┌──

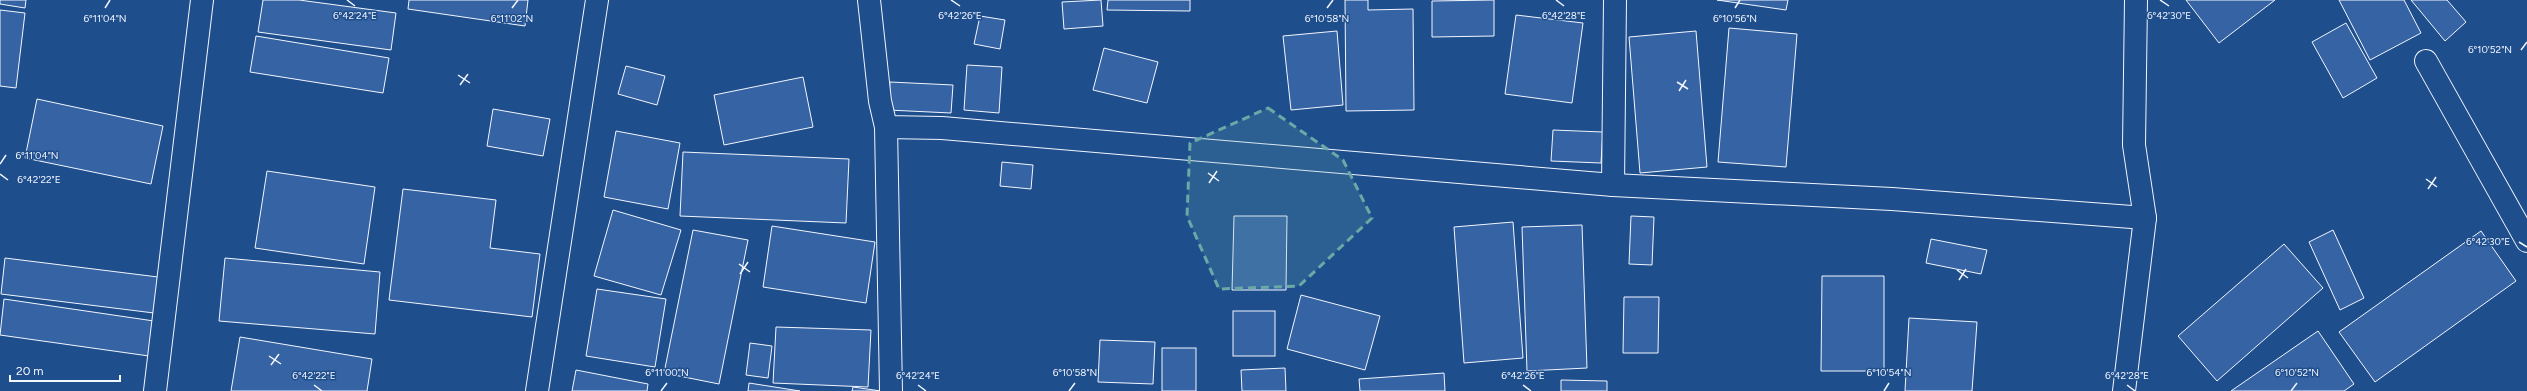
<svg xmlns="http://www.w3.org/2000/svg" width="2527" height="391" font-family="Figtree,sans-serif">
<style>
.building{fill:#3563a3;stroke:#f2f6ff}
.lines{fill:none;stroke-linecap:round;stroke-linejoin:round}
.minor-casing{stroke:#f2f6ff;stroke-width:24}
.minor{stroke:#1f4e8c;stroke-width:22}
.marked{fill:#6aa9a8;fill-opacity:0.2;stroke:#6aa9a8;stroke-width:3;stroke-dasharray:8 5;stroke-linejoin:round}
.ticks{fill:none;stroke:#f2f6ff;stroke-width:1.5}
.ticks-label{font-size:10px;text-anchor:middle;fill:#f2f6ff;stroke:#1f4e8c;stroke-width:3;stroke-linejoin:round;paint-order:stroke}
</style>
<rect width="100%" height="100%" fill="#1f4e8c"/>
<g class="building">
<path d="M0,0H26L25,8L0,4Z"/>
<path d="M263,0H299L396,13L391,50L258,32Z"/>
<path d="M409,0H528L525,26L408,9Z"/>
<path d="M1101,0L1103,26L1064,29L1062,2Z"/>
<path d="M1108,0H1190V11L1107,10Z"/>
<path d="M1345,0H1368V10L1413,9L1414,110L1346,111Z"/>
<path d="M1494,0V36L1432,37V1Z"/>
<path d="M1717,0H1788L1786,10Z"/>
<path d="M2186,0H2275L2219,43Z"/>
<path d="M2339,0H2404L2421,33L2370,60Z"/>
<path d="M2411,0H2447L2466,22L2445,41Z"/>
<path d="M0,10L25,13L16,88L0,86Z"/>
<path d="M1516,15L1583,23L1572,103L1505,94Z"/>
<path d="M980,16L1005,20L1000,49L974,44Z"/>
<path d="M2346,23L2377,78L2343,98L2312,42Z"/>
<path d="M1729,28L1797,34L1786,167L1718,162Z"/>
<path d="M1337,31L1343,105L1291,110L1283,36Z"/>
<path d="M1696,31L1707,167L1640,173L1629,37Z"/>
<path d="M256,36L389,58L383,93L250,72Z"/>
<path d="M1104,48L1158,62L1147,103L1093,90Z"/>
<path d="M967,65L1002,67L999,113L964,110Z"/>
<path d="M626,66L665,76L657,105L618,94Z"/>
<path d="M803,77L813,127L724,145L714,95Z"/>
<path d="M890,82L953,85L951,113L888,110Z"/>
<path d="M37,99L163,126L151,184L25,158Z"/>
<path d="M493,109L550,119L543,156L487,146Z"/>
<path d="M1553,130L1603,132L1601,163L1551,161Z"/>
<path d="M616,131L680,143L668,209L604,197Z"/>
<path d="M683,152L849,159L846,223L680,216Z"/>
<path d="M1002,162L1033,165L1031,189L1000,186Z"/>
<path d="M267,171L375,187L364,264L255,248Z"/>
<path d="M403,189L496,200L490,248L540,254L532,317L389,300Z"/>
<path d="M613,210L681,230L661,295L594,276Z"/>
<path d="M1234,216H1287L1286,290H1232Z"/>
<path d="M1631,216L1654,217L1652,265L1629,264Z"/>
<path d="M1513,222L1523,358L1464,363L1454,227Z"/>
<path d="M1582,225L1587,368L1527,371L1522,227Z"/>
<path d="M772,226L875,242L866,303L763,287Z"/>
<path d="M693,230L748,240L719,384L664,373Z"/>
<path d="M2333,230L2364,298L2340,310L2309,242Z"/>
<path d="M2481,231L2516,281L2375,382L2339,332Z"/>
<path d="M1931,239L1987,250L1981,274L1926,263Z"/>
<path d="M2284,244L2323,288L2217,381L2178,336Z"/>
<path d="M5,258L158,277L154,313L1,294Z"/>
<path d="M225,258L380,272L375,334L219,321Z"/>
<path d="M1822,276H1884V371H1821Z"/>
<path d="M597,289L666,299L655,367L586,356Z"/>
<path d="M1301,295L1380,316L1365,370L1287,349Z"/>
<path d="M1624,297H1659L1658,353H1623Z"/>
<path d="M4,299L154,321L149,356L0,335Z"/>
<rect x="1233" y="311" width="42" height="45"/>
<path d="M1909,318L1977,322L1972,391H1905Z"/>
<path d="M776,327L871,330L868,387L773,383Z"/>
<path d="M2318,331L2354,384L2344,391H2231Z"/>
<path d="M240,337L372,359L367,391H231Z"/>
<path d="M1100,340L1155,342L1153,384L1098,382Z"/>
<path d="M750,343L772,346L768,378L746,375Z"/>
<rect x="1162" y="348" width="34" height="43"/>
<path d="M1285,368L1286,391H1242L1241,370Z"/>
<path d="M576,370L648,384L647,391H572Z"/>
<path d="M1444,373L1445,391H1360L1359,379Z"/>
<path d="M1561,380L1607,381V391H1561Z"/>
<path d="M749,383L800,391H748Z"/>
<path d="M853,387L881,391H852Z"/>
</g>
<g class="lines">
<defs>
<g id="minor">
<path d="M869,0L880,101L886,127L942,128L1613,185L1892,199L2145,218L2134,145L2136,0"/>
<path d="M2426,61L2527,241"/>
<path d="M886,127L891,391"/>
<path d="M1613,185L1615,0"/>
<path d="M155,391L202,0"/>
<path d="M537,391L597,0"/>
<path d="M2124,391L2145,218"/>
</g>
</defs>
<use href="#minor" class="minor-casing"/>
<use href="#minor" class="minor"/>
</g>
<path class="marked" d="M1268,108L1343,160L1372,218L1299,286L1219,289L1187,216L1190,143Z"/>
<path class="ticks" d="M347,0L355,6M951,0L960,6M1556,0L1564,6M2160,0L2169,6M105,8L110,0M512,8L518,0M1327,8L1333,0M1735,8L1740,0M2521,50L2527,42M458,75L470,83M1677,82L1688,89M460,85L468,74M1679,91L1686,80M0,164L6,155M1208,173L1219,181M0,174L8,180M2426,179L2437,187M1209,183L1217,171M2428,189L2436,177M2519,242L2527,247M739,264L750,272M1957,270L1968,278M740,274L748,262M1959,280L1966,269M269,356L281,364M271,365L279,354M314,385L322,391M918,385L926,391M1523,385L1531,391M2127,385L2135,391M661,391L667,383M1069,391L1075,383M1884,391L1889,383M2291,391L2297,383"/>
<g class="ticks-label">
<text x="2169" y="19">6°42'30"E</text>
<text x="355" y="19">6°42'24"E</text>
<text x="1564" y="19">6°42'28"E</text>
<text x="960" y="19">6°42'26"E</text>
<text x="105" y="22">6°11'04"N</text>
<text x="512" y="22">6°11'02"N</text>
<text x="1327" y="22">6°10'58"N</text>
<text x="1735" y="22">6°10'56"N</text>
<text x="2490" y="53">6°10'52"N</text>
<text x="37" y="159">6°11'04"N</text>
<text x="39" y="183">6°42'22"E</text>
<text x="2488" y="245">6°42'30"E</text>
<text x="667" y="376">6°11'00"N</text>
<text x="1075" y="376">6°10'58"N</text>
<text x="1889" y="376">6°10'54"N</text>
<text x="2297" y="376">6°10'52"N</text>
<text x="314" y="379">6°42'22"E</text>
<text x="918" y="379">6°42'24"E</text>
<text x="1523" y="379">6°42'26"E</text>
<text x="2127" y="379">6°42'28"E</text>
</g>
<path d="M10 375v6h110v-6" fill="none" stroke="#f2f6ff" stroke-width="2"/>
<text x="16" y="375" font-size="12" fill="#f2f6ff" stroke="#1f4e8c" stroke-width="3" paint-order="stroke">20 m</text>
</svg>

└──

PROBLEM STATEMENT: In the entries above, find each line containing the string "lines" and copy it.

RESULT OF THE TASK:
.lines{fill:none;stroke-linecap:round;stroke-linejoin:round}
<g class="lines">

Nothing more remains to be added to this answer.